[Dataset records]
• • •

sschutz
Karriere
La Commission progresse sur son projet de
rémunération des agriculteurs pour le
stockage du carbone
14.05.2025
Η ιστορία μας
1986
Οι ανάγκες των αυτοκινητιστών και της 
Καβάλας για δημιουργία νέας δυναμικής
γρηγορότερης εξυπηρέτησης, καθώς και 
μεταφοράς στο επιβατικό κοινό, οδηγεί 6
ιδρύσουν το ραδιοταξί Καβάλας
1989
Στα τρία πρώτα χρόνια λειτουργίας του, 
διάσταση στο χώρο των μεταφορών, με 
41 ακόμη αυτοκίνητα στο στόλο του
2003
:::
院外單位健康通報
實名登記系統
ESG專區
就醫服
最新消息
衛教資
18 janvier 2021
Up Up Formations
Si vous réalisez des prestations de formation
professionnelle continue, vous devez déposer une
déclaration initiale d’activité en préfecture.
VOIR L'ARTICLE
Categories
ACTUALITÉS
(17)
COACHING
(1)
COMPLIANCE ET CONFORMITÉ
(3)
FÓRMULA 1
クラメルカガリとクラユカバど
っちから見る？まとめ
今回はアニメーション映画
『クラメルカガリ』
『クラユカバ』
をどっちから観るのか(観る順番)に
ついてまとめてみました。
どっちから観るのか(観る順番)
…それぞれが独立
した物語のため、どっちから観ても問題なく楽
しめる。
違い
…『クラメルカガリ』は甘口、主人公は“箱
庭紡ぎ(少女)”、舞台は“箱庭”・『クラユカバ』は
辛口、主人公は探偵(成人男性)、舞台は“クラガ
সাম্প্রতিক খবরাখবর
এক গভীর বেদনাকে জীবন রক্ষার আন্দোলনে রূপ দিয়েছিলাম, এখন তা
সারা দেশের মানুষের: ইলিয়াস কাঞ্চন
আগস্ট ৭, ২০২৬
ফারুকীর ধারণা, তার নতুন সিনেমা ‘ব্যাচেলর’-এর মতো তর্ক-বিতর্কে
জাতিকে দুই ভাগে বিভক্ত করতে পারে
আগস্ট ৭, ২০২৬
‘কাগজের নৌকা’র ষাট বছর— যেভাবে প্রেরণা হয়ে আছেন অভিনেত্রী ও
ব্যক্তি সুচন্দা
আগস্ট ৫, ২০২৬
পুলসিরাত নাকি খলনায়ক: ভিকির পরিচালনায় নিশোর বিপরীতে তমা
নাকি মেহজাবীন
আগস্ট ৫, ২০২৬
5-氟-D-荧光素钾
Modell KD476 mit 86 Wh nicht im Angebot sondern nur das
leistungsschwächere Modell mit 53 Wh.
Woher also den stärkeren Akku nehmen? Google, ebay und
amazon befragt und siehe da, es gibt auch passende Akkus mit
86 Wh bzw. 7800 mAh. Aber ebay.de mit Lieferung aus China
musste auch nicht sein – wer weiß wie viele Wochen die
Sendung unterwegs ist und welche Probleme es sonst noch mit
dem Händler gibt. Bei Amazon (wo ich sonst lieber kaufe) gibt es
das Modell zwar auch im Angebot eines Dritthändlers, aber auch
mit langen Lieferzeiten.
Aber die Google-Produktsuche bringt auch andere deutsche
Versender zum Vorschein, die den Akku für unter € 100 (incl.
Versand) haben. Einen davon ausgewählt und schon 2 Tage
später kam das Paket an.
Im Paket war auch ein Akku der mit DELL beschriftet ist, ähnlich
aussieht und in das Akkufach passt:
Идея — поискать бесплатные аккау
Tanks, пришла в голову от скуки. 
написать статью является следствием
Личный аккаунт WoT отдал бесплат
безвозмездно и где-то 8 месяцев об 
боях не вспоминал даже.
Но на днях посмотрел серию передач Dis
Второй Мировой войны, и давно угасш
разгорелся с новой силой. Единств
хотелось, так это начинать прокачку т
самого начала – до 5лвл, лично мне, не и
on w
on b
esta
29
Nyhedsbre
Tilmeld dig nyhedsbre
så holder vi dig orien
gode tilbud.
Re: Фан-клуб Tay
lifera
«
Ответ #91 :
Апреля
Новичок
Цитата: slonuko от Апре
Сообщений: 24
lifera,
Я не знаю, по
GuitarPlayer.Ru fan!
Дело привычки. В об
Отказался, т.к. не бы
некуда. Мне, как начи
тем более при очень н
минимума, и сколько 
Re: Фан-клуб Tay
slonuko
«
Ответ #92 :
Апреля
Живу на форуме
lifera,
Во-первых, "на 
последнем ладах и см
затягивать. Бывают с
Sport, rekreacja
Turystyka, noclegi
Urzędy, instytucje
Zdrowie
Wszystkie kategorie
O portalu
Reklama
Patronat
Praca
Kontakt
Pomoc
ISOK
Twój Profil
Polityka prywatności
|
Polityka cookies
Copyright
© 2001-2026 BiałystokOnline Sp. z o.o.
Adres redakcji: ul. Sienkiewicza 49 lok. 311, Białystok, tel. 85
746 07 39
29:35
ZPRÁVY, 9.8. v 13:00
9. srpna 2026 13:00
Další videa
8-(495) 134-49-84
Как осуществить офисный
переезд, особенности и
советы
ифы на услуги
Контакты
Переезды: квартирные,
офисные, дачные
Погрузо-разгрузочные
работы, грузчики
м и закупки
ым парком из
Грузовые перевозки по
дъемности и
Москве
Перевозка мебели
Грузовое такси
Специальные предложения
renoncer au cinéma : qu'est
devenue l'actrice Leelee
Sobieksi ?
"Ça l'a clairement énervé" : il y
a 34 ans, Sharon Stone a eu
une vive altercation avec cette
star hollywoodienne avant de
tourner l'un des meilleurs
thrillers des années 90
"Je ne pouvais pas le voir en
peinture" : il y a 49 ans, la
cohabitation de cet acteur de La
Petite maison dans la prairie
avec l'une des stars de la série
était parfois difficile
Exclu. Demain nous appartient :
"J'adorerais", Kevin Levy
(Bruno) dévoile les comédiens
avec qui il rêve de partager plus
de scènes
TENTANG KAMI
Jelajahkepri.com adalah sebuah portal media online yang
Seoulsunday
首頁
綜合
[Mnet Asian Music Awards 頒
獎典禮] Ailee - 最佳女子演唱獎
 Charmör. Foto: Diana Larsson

• • •

Directions for this task:
An exact, complete copy of the records is the expected answer.

Your response:
sschutz
Karriere
La Commission progresse sur son projet de
rémunération des agriculteurs pour le
stockage du carbone
14.05.2025
Η ιστορία μας
1986
Οι ανάγκες των αυτοκινητιστών και της 
Καβάλας για δημιουργία νέας δυναμικής
γρηγορότερης εξυπηρέτησης, καθώς και 
μεταφοράς στο επιβατικό κοινό, οδηγεί 6
ιδρύσουν το ραδιοταξί Καβάλας
1989
Στα τρία πρώτα χρόνια λειτουργίας του, 
διάσταση στο χώρο των μεταφορών, με 
41 ακόμη αυτοκίνητα στο στόλο του
2003
:::
院外單位健康通報
實名登記系統
ESG專區
就醫服
最新消息
衛教資
18 janvier 2021
Up Up Formations
Si vous réalisez des prestations de formation
professionnelle continue, vous devez déposer une
déclaration initiale d’activité en préfecture.
VOIR L'ARTICLE
Categories
ACTUALITÉS
(17)
COACHING
(1)
COMPLIANCE ET CONFORMITÉ
(3)
FÓRMULA 1
クラメルカガリとクラユカバど
っちから見る？まとめ
今回はアニメーション映画
『クラメルカガリ』
『クラユカバ』
をどっちから観るのか(観る順番)に
ついてまとめてみました。
どっちから観るのか(観る順番)
…それぞれが独立
した物語のため、どっちから観ても問題なく楽
しめる。
違い
…『クラメルカガリ』は甘口、主人公は“箱
庭紡ぎ(少女)”、舞台は“箱庭”・『クラユカバ』は
辛口、主人公は探偵(成人男性)、舞台は“クラガ
সাম্প্রতিক খবরাখবর
এক গভীর বেদনাকে জীবন রক্ষার আন্দোলনে রূপ দিয়েছিলাম, এখন তা
সারা দেশের মানুষের: ইলিয়াস কাঞ্চন
আগস্ট ৭, ২০২৬
ফারুকীর ধারণা, তার নতুন সিনেমা ‘ব্যাচেলর’-এর মতো তর্ক-বিতর্কে
জাতিকে দুই ভাগে বিভক্ত করতে পারে
আগস্ট ৭, ২০২৬
‘কাগজের নৌকা’র ষাট বছর— যেভাবে প্রেরণা হয়ে আছেন অভিনেত্রী ও
ব্যক্তি সুচন্দা
আগস্ট ৫, ২০২৬
পুলসিরাত নাকি খলনায়ক: ভিকির পরিচালনায় নিশোর বিপরীতে তমা
নাকি মেহজাবীন
আগস্ট ৫, ২০২৬
5-氟-D-荧光素钾
Modell KD476 mit 86 Wh nicht im Angebot sondern nur das
leistungsschwächere Modell mit 53 Wh.
Woher also den stärkeren Akku nehmen? Google, ebay und
amazon befragt und siehe da, es gibt auch passende Akkus mit
86 Wh bzw. 7800 mAh. Aber ebay.de mit Lieferung aus China
musste auch nicht sein – wer weiß wie viele Wochen die
Sendung unterwegs ist und welche Probleme es sonst noch mit
dem Händler gibt. Bei Amazon (wo ich sonst lieber kaufe) gibt es
das Modell zwar auch im Angebot eines Dritthändlers, aber auch
mit langen Lieferzeiten.
Aber die Google-Produktsuche bringt auch andere deutsche
Versender zum Vorschein, die den Akku für unter € 100 (incl.
Versand) haben. Einen davon ausgewählt und schon 2 Tage
später kam das Paket an.
Im Paket war auch ein Akku der mit DELL beschriftet ist, ähnlich
aussieht und in das Akkufach passt:
Идея — поискать бесплатные аккау
Tanks, пришла в голову от скуки. 
написать статью является следствием
Личный аккаунт WoT отдал бесплат
безвозмездно и где-то 8 месяцев об 
боях не вспоминал даже.
Но на днях посмотрел серию передач Dis
Второй Мировой войны, и давно угасш
разгорелся с новой силой. Единств
хотелось, так это начинать прокачку т
самого начала – до 5лвл, лично мне, не и
on w
on b
esta
29
Nyhedsbre
Tilmeld dig nyhedsbre
så holder vi dig orien
gode tilbud.
Re: Фан-клуб Tay
lifera
«
Ответ #91 :
Апреля
Новичок
Цитата: slonuko от Апре
Сообщений: 24
lifera,
Я не знаю, по
GuitarPlayer.Ru fan!
Дело привычки. В об
Отказался, т.к. не бы
некуда. Мне, как начи
тем более при очень н
минимума, и сколько 
Re: Фан-клуб Tay
slonuko
«
Ответ #92 :
Апреля
Живу на форуме
lifera,
Во-первых, "на 
последнем ладах и см
затягивать. Бывают с
Sport, rekreacja
Turystyka, noclegi
Urzędy, instytucje
Zdrowie
Wszystkie kategorie
O portalu
Reklama
Patronat
Praca
Kontakt
Pomoc
ISOK
Twój Profil
Polityka prywatności
|
Polityka cookies
Copyright
© 2001-2026 BiałystokOnline Sp. z o.o.
Adres redakcji: ul. Sienkiewicza 49 lok. 311, Białystok, tel. 85
746 07 39
29:35
ZPRÁVY, 9.8. v 13:00
9. srpna 2026 13:00
Další videa
8-(495) 134-49-84
Как осуществить офисный
переезд, особенности и
советы
ифы на услуги
Контакты
Переезды: квартирные,
офисные, дачные
Погрузо-разгрузочные
работы, грузчики
м и закупки
ым парком из
Грузовые перевозки по
дъемности и
Москве
Перевозка мебели
Грузовое такси
Специальные предложения
renoncer au cinéma : qu'est
devenue l'actrice Leelee
Sobieksi ?
"Ça l'a clairement énervé" : il y
a 34 ans, Sharon Stone a eu
une vive altercation avec cette
star hollywoodienne avant de
tourner l'un des meilleurs
thrillers des années 90
"Je ne pouvais pas le voir en
peinture" : il y a 49 ans, la
cohabitation de cet acteur de La
Petite maison dans la prairie
avec l'une des stars de la série
était parfois difficile
Exclu. Demain nous appartient :
"J'adorerais", Kevin Levy
(Bruno) dévoile les comédiens
avec qui il rêve de partager plus
de scènes
TENTANG KAMI
Jelajahkepri.com adalah sebuah portal media online yang
Seoulsunday
首頁
綜合
[Mnet Asian Music Awards 頒
獎典禮] Ailee - 最佳女子演唱獎
 Charmör. Foto: Diana Larsson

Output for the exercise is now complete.